Jede Schule im Land ist ausgerüstet mit Computern und IT. Lehr-, Unterrichts- und Stundenpläne stehen im Netz. Eltern können rund um die Uhr die Leistungen ihrer Kinder einsehen. Die Noten von Klassenarbeiten gehen online. Das digitale Schulbuch ist längst Realität.
Seit 2005 können die Esten online wählen – per Lesegerät und ID-Karte. Votierten damals bei der Kommunalwahl nur zwei Prozent digital, waren es bei der Europawahl vor knapp zwei Monaten 31 Prozent.
Rezepte, Röntgenbilder und Diagnosen speichern Krankenkassen auf Servern. Ärzte greifen auf die Daten ihrer Patienten zu, teure Doppeluntersuchungen werden vermieden. Das System hält jede Abfrage fest. Auf Wunsch kann der Patient bestimmte Daten für den Zugriff sperren.
Seit Jahren zählt das Land mit seinen 1,4 Millionen Einwohner zum Musterknaben der EU. In den vergangenen vier Jahren wuchs es im Schnitt um vier Prozent pro Jahr – nur der südliche Nachbar Lettland entwickelte sich dynamischer. Die staatliche Schuldenquote liegt bei zehn Prozent des Bruttoinlandsprodukts. In der Finanzkrise unterstützte Estland das Rettungsprogramm der EU für Griechenland, obwohl die Südeuropäer ein höheres Einkommen pro Kopf erzielen als die Esten. Das Land arbeitet, statt zu murren – und ist eine Hochburg der ALDE, wie sich die Allianz der Liberalen und Demokraten im Europaparlament nennt.
Konkurrenz zu SAP
Die Menschen machen den Unterschied. Leute wie Vooglaid, der zusammen mit Partnern 2000 das erfolgreiche Unternehmen Directo gegründet hat und in Nordeuropa dem deutschen Softwarekonzern SAP Konkurrenz macht. Für ihn und seine Mitbürger ist die Verknüpfung mit der digitalen Welt eine Grundvoraussetzung für alles Neue im Land. Vooglaid reguliert Heizung und Ladevorgang im i3 per App, wertet seine Stadtfahrten aus und sucht bei Überlandfahrten die nächste Ladesäule im Internet. Der Staat subventioniert den Kauf eines Elektroautos mit bis zu 18 000 Euro. Nach zähem Start machten es ihm inzwischen mehr als 600 Bürger nach. Vooglaid will damit auch „einen ökologischen Beitrag leisten“.

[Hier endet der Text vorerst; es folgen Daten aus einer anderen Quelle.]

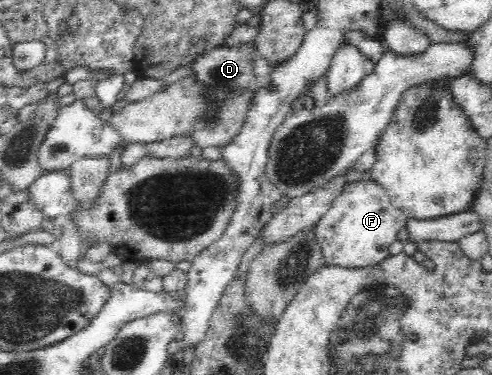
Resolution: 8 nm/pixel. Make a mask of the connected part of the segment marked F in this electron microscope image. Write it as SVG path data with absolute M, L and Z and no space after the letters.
M357 181L345 184L328 211L315 225L317 241L323 251L325 265L365 268L381 262L389 255L390 245L398 239L407 217L391 204L388 192L377 182Z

Neue Technologien haben es einfach in Estland, vor allem, wenn sie digital sind. Seit Jahren setzt der Staat Maßstäbe beim E-Government. Das Land garantiert jedem Bürger eine Netzidentität, die jeder in Form seines Personalausweises mit sich trägt. E-Estonia nennt der Staat die Strategie, die öffentliche Verwaltung zu digitalisieren. Und Taavi Kotka ist der IT-Kopf der Regierung. „Es gibt ein Grundrecht auf Internet“, sagt Kotka. Über Kartenlesegeräte, die per USB an den Computer gesteckt werden, und über die Eingabe des persönlichen Codes autorisieren die Esten ihren Datenverkehr mit dem Staat.